**WORK TO COMPLETE:**
Once the line containing "INT-134, label: enhancement -> up for grabs" is reached, copy it and every line after it exactly, to the end of the material, without pictures.

**DATASET ENTRIES:**
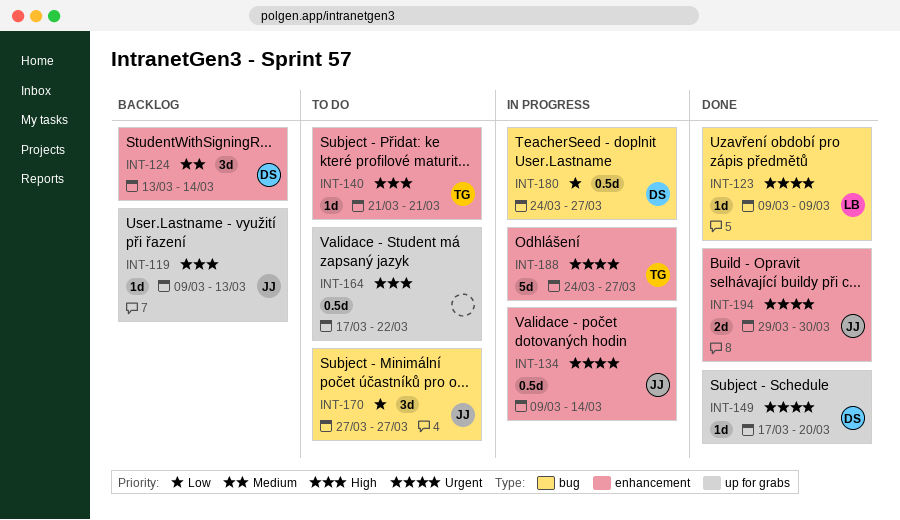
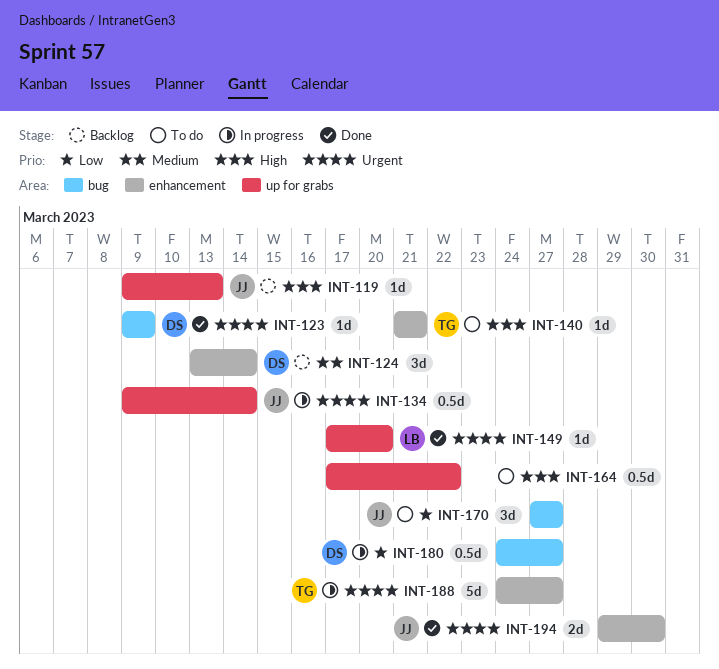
INT-123, owner: LB -> DS
INT-134, label: enhancement -> up for grabs
INT-149, owner: DS -> LB

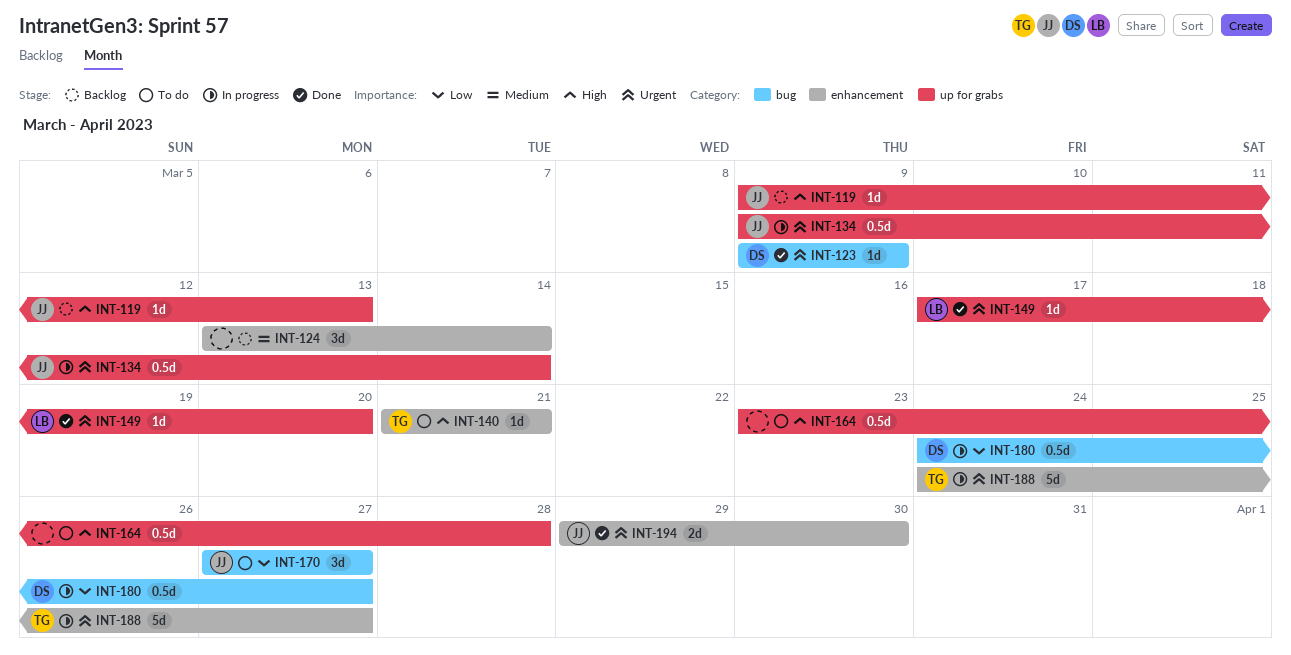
INT-124, owner: DS -> none
INT-164, start: Mar 17 -> Mar 23
INT-164, due: Mar 22 -> Mar 28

**TASK RESULT:**
INT-134, label: enhancement -> up for grabs
INT-149, owner: DS -> LB

INT-124, owner: DS -> none
INT-164, start: Mar 17 -> Mar 23
INT-164, due: Mar 22 -> Mar 28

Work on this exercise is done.